* Exercise brief
From the records below, please repeat exactly the line that has "22 de maio de 2024", the line that has "DANIEL VON RÜDIGER & MA", and every line between them, and nothing else.

* The records
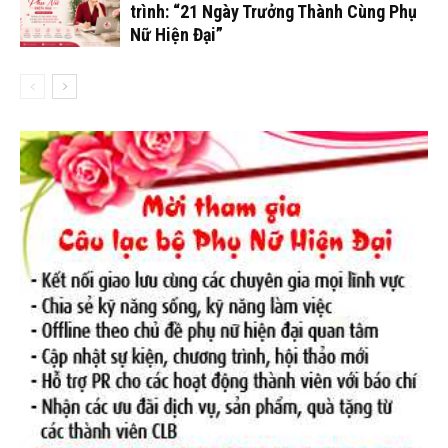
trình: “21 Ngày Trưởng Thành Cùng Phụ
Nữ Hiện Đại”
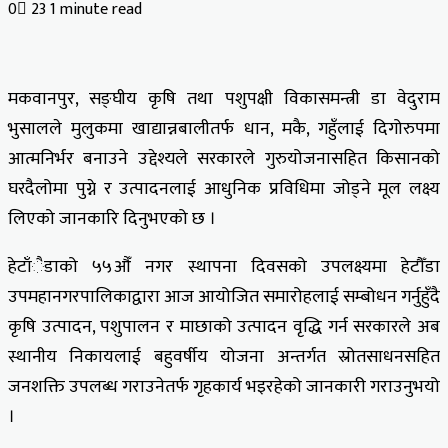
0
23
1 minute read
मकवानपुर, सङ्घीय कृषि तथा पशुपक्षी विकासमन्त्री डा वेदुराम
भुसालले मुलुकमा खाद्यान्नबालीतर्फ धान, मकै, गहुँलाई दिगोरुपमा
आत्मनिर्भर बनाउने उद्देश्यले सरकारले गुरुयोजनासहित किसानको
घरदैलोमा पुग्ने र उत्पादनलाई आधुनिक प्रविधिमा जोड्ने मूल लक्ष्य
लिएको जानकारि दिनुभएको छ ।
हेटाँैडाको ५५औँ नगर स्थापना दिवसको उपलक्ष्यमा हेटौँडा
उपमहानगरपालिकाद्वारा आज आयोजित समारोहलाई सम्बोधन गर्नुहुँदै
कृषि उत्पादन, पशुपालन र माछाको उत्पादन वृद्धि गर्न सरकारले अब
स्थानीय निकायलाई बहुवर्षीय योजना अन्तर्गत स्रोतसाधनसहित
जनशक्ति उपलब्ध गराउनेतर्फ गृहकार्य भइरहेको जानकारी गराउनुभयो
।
...
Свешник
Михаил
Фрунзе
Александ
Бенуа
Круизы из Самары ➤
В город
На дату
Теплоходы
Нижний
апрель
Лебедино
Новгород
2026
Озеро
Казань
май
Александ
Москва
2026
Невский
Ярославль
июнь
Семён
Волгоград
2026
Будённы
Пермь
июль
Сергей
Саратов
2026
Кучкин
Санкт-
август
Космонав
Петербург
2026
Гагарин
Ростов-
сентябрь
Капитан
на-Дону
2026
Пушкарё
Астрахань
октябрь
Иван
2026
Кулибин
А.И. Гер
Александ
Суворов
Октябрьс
---
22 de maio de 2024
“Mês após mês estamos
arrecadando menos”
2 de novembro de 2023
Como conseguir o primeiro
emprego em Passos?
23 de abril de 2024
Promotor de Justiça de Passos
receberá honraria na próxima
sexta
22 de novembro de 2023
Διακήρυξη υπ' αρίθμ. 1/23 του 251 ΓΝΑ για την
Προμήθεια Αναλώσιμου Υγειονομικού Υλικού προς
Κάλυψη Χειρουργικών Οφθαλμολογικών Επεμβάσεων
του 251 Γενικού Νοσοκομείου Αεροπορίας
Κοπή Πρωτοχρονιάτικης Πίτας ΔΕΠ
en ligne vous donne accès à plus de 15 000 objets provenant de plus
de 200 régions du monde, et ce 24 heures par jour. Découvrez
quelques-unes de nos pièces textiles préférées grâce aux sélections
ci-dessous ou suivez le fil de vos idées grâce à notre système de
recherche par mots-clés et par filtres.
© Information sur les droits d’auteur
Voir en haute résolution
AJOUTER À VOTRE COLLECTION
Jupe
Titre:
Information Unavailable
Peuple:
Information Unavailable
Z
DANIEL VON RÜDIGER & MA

* Result
22 de maio de 2024
“Mês após mês estamos
arrecadando menos”
2 de novembro de 2023
Como conseguir o primeiro
emprego em Passos?
23 de abril de 2024
Promotor de Justiça de Passos
receberá honraria na próxima
sexta
22 de novembro de 2023
Διακήρυξη υπ' αρίθμ. 1/23 του 251 ΓΝΑ για την
Προμήθεια Αναλώσιμου Υγειονομικού Υλικού προς
Κάλυψη Χειρουργικών Οφθαλμολογικών Επεμβάσεων
του 251 Γενικού Νοσοκομείου Αεροπορίας
Κοπή Πρωτοχρονιάτικης Πίτας ΔΕΠ
en ligne vous donne accès à plus de 15 000 objets provenant de plus
de 200 régions du monde, et ce 24 heures par jour. Découvrez
quelques-unes de nos pièces textiles préférées grâce aux sélections
ci-dessous ou suivez le fil de vos idées grâce à notre système de
recherche par mots-clés et par filtres.
© Information sur les droits d’auteur
Voir en haute résolution
AJOUTER À VOTRE COLLECTION
Jupe
Titre:
Information Unavailable
Peuple:
Information Unavailable
Z
DANIEL VON RÜDIGER & MA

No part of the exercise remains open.